The conservative/liberal split on this debate fascinates and confounds me. To some extent, I don’t really understand the conservative backlash against this legislation – all it does is subsidize the current broken system. I am not really following how it affects our liberty, or how it’s unconstitutional. As is usually the case when I debate these things with my republican pals, I assume we’d end up after days of debate by arguing about the meaning of the 9th amendment, so let’s just go ahead and jump to that point and agree to disagree. But what is striking to me is that we’re all talking about what the government should and shouldn’t be doing, and not what really needs to change: the market model we’re using to provide healthcare. We need to be treating health care as a commodity and paying the providers directly for it. As for who does it – the government in a “single-payer” model via socialized medicine in some form, or “the market” in a libertarian free-market utopia – I don’t care. It’ll work better either way. Once we start treating certain elements of healthcare as the commodities they really are, market efficiencies will explode, one way or another.
It will mean, though, that some difficult and interesting questions will have to be answered as to what constitutes a commodity. There are some facets of healthcare that are no-brainers: regular checkups, immunizations, the occasional bouts with colds/flu – these are all things that are expected and commonplace. There’s no insurance model needed here. But take cancer, for example. Cancer, by and large, is tragic, no doubt, and I don’t mean to belittle the horrible process of watching someone you love die – usually slowly and painfully. But a curious phenomenon has emerged: as technology and safety have improved, life expectancy has gone up. We no longer die of typhus, or being mangled in a thresher. The leading causes of death for Americans are, in order: heart disease and cancer. That’s how most Americans die. Cancer is tragic, and painful, yes – but if we’re being real with ourselves, it’s not a surprise. It’s essentially one of the mechanisms by which we currently die. In this manner, is it really something that fits or requires an insurance model, as well? We know it’s going to happen, so how is it not a commodity to be purchased (or subsidized by whomever) like anything else?

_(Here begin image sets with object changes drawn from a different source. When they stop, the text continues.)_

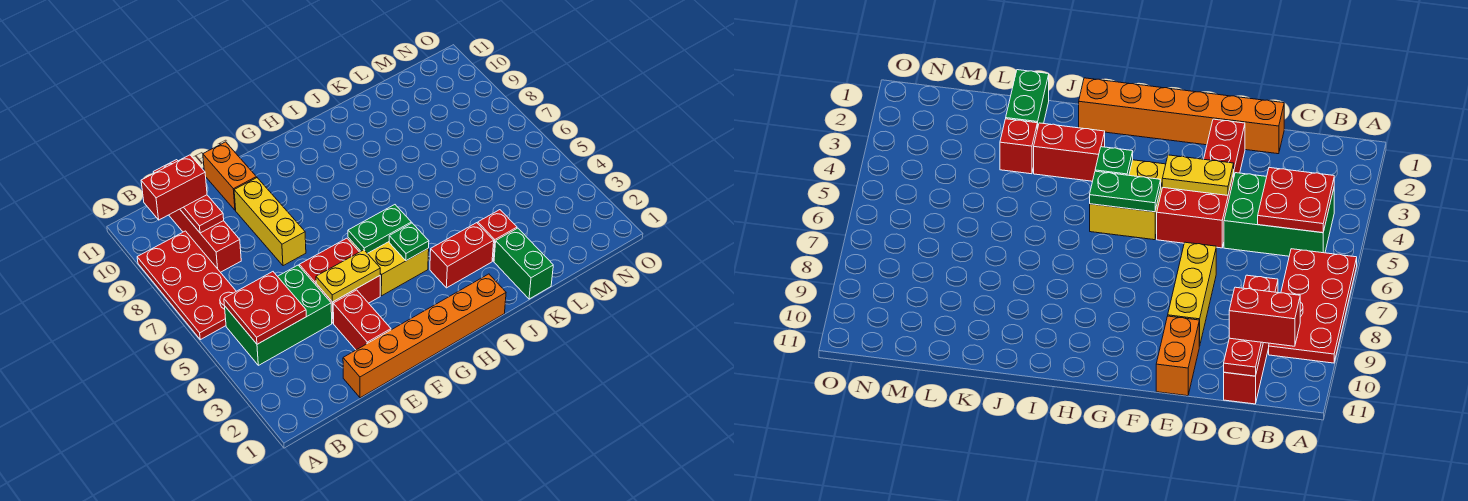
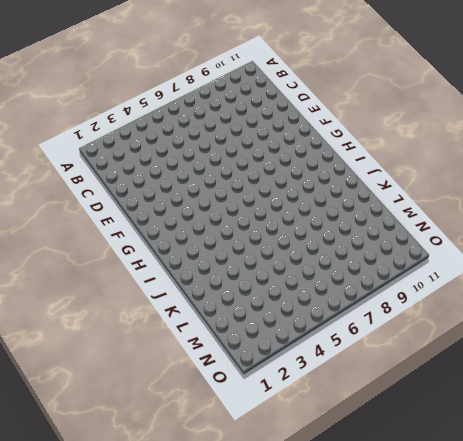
none -> red plate A6:B9 level 1
none -> green brick B4:D5 level 1
none -> red brick C8:C11 level 1

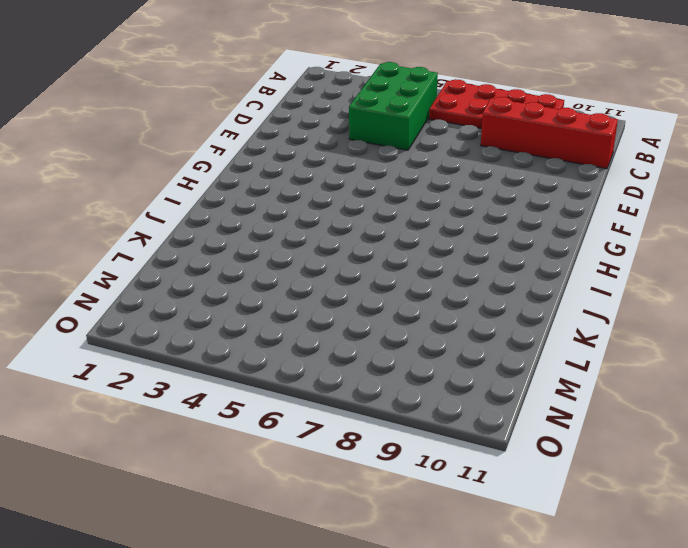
none -> orange brick D1:I1 level 1
none -> red brick E2:E3 level 1
none -> red brick E4:F5 level 1

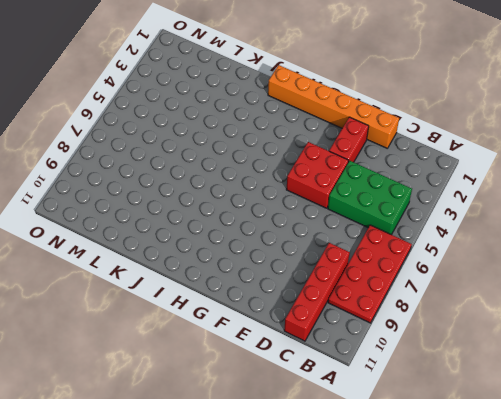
none -> yellow brick E7:E9 level 1
none -> orange brick E10:E11 level 1
none -> yellow brick G4:H5 level 1

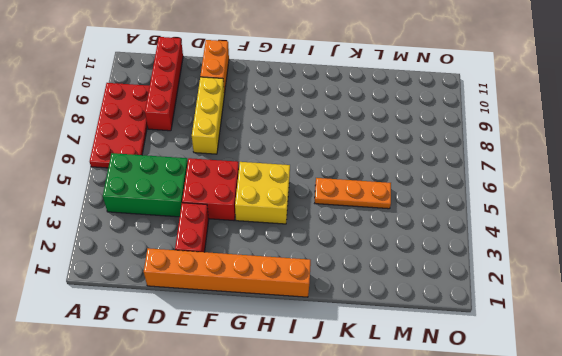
orange plate J5:L5 level 1 -> none
none -> red brick I3:J3 level 1
none -> green brick K1:K2 level 1
none -> red brick K3 level 1

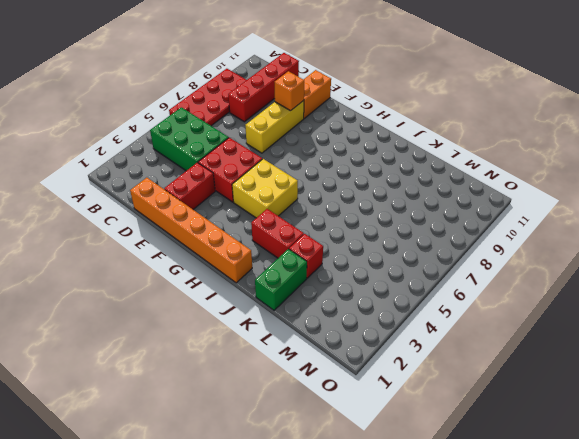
orange brick E9 level 2 -> none
none -> red plate B4:C5 level 2
none -> red plate C9:C11 level 2
none -> yellow plate E4:F4 level 2

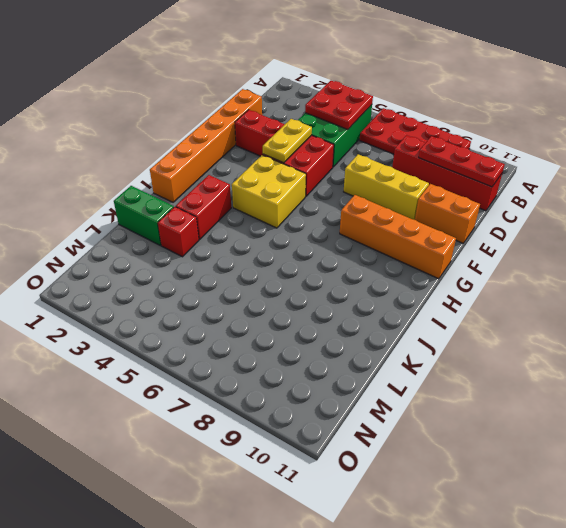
orange brick G8:G11 level 1 -> none
none -> green plate G5:H5 level 2
none -> green plate H4 level 2
none -> red brick B10:C10 level 3

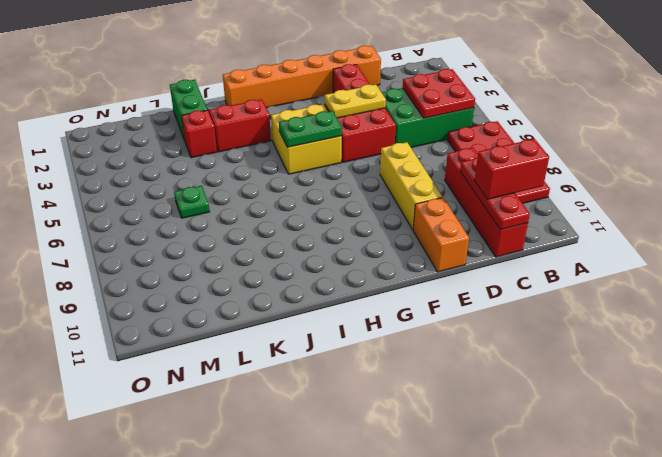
green plate L6 level 1 -> green plate H4 level 2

Food for thought.. the ethical/moral quandaries raised by this sort of stuff are a bit beyond the scope of my point here (consider that any market for healthcare to some extent involves also the negotiation of price, value and the return on investment for average lifespan), but the point is: a lot of healthcare doesn’t need to be insured. It just needs to be paid for. See? Like I said, I’ll keep this short. Ahem. Brevity is the soul of wit. Verbosity is the soul of awesome.